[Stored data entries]
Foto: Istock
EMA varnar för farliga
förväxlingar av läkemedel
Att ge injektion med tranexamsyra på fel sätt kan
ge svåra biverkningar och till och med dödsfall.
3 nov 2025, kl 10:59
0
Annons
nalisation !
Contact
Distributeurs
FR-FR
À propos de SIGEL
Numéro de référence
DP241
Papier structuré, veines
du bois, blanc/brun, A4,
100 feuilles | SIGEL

---

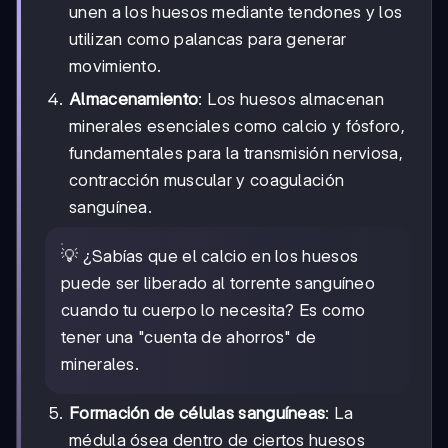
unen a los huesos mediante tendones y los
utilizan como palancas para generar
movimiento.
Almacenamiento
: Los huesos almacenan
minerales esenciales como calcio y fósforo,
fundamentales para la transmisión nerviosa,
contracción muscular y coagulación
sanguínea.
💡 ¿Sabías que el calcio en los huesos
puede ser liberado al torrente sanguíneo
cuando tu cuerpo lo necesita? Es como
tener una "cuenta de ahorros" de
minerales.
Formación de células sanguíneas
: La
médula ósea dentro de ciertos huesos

> [What to do]: From the data above, output only the lines between the line containing "Numéro de référence" and the line containing "100 feuilles | SIGEL", inclusive, exactly as written.

> [Output of the task]:
Numéro de référence
DP241
Papier structuré, veines
du bois, blanc/brun, A4,
100 feuilles | SIGEL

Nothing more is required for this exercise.